Les deux sont vrais. À court terme, il y a une demande réelle pour des dispositifs de confiance indépendants, des accords de contrôle de comptes, de la gestion du risque de contrepartie. Certains acteurs seront plus intégrés verticalement, et cela pourra fonctionner pour eux. Mais à plus long terme, la structure de marché va évoluer. Ce n'est pas l'état final pour les quarante prochaines années. Ce qui se passe dans les services financiers, c'est qu'il faut des standards, de la cohérence dans la manière dont les choses sont appliquées, puis de la consolidation.
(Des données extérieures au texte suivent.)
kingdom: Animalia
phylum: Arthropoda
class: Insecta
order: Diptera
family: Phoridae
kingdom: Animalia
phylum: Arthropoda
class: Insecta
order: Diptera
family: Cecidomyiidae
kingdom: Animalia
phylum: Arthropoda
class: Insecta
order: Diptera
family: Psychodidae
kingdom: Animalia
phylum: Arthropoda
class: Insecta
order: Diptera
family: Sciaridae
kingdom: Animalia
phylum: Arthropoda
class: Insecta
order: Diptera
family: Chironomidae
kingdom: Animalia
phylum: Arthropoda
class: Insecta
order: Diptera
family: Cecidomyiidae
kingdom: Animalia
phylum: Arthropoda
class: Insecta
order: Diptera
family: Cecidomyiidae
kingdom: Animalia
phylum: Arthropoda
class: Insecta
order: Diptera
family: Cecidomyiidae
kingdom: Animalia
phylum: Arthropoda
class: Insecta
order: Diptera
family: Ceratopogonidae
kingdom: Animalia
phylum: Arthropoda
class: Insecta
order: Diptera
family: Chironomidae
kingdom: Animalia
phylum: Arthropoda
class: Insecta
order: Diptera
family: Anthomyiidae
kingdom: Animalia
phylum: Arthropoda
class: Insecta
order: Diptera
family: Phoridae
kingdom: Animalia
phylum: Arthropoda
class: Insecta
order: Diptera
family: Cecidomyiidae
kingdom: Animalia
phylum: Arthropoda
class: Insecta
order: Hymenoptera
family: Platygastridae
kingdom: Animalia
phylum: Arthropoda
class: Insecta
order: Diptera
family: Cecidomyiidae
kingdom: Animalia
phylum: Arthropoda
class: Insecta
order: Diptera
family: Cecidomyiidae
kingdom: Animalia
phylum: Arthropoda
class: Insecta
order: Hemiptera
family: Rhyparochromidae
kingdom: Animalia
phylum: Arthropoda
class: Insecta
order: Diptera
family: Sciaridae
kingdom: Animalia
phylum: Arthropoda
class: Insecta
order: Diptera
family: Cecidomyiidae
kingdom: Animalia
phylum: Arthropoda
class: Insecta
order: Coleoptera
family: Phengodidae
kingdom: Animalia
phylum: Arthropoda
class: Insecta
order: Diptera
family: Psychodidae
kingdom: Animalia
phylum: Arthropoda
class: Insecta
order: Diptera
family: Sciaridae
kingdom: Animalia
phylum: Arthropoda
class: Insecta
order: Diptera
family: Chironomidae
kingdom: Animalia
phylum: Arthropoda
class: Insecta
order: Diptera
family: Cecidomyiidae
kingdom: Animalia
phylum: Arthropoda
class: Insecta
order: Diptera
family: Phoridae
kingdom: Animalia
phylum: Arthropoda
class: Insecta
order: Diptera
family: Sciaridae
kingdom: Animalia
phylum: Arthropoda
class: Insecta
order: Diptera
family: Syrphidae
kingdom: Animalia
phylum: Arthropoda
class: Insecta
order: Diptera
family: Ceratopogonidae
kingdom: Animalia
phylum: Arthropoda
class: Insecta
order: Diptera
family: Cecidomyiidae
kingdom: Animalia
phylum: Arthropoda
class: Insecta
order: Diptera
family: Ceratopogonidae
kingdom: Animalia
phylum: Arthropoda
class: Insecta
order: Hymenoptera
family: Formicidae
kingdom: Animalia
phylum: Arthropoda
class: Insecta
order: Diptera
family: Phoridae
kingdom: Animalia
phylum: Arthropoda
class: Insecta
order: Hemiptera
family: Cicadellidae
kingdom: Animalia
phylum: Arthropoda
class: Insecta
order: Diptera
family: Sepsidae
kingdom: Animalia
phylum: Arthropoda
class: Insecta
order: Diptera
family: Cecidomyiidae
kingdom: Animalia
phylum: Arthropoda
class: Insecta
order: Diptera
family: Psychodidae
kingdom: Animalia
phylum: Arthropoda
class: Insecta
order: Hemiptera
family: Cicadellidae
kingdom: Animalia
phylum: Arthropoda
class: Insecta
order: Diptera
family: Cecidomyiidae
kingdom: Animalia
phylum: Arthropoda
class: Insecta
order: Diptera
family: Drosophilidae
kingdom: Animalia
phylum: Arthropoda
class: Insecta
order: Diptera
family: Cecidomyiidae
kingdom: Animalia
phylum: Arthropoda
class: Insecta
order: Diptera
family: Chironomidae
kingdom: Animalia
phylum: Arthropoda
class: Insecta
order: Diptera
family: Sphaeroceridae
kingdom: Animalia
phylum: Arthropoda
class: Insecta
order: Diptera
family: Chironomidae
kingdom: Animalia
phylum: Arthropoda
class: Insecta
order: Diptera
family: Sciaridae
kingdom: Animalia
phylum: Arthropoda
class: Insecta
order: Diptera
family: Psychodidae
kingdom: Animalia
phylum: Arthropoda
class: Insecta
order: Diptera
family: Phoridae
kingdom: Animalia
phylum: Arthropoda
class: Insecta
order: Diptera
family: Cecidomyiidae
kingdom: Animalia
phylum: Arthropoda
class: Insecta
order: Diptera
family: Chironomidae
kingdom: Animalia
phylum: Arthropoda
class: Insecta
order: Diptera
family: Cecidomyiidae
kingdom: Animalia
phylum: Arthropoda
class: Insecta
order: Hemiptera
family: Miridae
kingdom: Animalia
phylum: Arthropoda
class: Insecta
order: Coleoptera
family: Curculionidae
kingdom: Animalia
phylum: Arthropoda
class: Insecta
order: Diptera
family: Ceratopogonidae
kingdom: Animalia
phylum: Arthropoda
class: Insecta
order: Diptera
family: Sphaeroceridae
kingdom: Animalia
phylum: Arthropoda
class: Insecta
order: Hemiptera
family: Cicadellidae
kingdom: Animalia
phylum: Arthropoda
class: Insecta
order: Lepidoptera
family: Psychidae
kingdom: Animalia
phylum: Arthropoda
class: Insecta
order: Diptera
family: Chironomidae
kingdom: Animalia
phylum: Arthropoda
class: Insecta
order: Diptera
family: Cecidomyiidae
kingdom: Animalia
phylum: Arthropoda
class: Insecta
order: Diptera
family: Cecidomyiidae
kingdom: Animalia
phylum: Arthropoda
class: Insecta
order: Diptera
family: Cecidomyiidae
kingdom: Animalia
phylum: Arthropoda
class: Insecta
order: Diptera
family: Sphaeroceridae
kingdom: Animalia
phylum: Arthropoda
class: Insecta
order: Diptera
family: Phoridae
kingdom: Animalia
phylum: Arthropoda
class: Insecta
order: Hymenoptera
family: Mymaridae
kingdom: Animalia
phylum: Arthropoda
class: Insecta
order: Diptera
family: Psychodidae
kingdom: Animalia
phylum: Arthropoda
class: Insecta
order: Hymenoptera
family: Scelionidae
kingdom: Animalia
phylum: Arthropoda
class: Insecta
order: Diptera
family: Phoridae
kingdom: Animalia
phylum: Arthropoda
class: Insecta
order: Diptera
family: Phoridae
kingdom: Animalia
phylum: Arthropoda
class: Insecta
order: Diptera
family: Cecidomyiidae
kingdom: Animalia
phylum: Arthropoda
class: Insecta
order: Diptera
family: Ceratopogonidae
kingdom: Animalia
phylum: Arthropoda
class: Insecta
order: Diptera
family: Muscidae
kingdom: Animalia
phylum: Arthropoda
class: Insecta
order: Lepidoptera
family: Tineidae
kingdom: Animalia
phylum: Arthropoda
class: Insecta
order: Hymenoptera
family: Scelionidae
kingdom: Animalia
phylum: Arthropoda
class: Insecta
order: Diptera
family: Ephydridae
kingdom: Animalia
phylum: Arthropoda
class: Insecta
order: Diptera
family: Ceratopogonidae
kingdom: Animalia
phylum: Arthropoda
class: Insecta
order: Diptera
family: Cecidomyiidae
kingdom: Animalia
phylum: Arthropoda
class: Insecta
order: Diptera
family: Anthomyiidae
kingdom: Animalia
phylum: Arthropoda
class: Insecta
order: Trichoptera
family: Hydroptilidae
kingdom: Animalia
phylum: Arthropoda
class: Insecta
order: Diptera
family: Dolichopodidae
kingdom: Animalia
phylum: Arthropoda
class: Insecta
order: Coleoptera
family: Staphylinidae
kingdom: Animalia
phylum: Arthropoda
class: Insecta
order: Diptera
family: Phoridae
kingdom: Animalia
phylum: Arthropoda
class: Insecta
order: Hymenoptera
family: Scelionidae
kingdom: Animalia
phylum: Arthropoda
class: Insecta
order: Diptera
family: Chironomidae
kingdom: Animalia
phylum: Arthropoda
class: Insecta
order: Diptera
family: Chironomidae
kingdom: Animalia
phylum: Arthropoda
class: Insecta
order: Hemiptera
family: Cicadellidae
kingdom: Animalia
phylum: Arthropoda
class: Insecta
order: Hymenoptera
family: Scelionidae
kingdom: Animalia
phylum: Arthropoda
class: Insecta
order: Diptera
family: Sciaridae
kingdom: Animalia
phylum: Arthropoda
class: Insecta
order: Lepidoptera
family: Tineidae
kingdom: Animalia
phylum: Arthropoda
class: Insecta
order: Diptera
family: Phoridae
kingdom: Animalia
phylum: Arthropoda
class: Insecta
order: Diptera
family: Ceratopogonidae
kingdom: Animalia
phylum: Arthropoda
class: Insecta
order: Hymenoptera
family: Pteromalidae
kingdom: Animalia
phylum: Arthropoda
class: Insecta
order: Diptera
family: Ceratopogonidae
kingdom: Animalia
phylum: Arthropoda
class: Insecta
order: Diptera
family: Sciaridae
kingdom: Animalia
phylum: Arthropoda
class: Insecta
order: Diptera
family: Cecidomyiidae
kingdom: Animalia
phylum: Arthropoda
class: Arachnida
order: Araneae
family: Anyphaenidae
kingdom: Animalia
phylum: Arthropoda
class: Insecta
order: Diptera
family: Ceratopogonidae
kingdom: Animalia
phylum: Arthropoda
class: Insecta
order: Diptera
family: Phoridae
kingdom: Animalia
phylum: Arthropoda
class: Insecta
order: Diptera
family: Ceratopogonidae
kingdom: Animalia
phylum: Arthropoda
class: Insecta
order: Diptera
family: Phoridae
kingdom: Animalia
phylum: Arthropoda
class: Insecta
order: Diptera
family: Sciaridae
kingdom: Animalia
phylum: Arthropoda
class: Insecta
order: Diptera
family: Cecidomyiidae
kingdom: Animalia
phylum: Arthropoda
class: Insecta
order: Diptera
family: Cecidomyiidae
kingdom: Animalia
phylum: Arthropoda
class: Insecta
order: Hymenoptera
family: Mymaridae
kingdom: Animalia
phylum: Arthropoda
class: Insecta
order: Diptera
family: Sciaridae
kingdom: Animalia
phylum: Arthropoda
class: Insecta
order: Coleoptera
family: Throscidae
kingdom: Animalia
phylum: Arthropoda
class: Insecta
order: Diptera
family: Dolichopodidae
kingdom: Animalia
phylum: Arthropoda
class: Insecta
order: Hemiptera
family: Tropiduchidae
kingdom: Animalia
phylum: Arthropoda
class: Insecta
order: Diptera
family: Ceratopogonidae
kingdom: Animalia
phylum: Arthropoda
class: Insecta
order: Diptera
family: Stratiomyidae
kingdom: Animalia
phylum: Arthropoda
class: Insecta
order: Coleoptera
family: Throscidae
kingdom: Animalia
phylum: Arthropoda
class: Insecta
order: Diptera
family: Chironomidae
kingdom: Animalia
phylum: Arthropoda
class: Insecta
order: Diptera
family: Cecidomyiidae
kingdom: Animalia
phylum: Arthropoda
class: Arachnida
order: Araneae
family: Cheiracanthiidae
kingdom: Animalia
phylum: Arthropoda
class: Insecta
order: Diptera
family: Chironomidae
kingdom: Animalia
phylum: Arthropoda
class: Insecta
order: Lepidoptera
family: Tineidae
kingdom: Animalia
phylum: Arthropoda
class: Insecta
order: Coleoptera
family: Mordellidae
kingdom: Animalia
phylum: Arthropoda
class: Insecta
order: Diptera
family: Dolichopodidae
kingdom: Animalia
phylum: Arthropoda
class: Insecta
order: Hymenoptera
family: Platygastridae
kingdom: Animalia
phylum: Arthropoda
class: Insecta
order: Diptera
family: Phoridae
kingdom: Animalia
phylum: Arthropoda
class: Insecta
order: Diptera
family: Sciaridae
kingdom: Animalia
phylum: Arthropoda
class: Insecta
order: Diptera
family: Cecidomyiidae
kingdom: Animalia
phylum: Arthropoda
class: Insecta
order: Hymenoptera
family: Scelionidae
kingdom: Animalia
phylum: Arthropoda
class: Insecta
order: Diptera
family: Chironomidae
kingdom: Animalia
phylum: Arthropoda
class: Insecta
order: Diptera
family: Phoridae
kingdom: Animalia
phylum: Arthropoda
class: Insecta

Quelqu'un finira par dominer les standards et par croître jusqu'à devenir le fournisseur dominant d'une capacité donnée. Nous travaillons très dur pour être ce standard, cette infrastructure indépendante de référence. Et tout cela revient à la question de la flexibilité : il faut regarder 12, 24, 36 mois en avant et comprendre où va le marché, quels paris prendre, quelle optionnalité intégrer dans nos systèmes, notre actionnariat, notre table de capitalisation. Sinon, vous vous retrouvez dans une impasse.
Dernière question. Dans trois ans, les banques sont en custody, les réseaux de règlement fonctionnent, la réglementation est en place. À quoi ressemble Zodia Solutions ? Et quel est le scénario où ça ne marche pas ?
Le scénario positif, c'est que Zodia Solutions devienne la plateforme bancaire de référence pour tout ce qui touche aux actifs numériques. Un acteur dominant — ou en tout cas très fort. Le scénario négatif, c'est un ralentissement réglementaire ou un ralentissement du marché. Le besoin existe, sans aucun doute. Toutes les banques auront besoin de cette capacité. Mais le timing n'est pas entre nos mains. Il dépend de la dynamique de marché, de la réglementation et des forces concurrentielles. Et ce timing déterminera tout.